The community presented these seven to the apostles, who prayed and laid their hands on them. (Acts 6:6)
It’s a simple action, but putting these leaders in place through prayer and laying on of hands is the first action implemented to bring about the vision and create change.
(I wonder how the work of churches and city councils and county commissioners would change if they followed this kind of strategy of putting folks in charge who can see the inner workings of problems?) Maybe we need to realize that sometimes the best solution to a problem is to give involved parties the reigns to create the change they wish to see!
God’s word continued to grow. The number of disciples in Jerusalem increased significantly. Even a large group of priests embraced the faith. (Acts 6:7)
And right there is part of your evaluation report. This act so changed the community structure, the organization of the early church that is caused God’s word to spread and grow.
It’s amazing that the process for change is right here in the Bible. And this isn’t the only place we can find it. It’s all over. Just look at a story and examine it through this seven step process.
Particularly in mission, but also in your daily life, you and I have been taught that when we have an awareness of something going wrong, we need to jump straight to action. There’s a lot of homeless people on our streets, well let’s start a homeless shelter. A new study comes out and you hear about how much hunger there is in our community, so you start a food pantry. Drug addiction is rampant, so you start a rehab clinic. There’s a natural disaster, so you immediately send medical supplies. It’s Christmas, and you want to give so you go out and start up a Samaritan’s purse shoebox collection.
And you never really gather info, data, or stories about the problem from the people affected. You never spend time analyzing with others the info you collected. You never work with the people acted to create a vision and strategy and plan. And after the action is over, folks rarely do any evaluation. Even when folks do evaluation , it’s usually more about how many people you think you’ve helped rather than how effective the help has been! And that’s not really evaluation at all!

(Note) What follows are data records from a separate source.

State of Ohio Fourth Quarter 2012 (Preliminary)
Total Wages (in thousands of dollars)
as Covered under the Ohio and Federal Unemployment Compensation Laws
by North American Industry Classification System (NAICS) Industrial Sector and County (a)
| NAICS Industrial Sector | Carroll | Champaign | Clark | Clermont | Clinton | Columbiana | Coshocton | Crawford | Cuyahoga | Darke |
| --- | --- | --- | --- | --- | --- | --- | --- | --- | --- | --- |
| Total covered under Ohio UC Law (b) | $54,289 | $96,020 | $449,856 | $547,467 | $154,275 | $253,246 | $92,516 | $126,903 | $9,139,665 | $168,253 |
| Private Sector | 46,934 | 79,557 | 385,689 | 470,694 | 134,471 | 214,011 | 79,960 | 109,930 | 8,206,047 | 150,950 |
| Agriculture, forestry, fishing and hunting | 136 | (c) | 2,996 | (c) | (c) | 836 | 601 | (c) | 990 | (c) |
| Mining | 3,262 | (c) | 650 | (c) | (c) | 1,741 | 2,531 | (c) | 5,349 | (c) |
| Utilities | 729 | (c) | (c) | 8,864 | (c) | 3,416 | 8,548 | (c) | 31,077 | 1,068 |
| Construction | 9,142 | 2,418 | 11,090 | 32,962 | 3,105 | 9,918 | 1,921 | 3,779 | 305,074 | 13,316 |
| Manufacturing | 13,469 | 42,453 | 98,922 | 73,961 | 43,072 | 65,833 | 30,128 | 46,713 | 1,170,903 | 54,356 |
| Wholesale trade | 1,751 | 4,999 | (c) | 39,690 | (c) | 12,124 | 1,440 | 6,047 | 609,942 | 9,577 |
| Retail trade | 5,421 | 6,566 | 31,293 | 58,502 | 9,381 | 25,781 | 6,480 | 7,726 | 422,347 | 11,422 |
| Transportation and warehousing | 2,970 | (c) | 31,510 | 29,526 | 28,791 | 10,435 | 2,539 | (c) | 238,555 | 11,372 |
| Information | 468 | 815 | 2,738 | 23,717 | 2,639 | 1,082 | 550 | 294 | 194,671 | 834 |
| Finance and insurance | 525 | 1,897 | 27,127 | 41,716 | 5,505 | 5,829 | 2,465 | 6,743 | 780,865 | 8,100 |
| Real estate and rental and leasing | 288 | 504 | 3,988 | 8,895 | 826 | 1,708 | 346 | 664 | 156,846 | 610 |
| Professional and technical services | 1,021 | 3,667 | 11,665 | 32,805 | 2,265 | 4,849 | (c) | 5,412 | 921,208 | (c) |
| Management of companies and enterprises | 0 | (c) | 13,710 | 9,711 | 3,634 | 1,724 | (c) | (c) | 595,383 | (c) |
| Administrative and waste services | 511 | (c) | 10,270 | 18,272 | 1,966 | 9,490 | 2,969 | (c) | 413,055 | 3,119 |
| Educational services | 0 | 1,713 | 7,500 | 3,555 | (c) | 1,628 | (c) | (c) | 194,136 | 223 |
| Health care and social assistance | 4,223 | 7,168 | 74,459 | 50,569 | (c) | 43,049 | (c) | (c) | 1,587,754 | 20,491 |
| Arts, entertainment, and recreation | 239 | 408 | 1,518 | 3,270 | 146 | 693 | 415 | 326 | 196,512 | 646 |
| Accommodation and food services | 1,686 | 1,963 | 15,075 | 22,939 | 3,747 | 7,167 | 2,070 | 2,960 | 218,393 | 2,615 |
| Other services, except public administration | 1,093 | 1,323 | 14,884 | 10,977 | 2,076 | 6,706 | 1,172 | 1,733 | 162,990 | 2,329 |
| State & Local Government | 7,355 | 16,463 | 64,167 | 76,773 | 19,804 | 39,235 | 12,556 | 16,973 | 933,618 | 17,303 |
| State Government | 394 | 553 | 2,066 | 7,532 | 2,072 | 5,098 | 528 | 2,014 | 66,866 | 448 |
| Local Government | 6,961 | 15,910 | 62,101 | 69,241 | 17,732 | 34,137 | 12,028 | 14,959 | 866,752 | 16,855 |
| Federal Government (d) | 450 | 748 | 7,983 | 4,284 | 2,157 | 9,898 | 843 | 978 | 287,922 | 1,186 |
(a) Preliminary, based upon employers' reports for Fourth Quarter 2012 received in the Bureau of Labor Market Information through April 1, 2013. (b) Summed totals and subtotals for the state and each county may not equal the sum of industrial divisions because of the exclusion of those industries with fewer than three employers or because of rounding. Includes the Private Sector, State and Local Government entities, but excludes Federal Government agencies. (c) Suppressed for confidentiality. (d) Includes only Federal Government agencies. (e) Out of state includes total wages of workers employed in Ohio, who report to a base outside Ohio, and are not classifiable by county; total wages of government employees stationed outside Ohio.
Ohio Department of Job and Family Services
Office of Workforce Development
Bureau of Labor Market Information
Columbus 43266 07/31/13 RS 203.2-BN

Folks, there is a process to change, to solving problems. Whether it’s a change in a relationship with a friend or spouse, a change you need to create more joy in your life, or whether it’s a social issue like poverty or hunger or incarceration or addiction.
The Bible offers us a process that’s been tried and tested and works. I pray we will all have the courage to boldly tackle the problems we see that God is working on as we join God in creating goodness in our community and in our lives.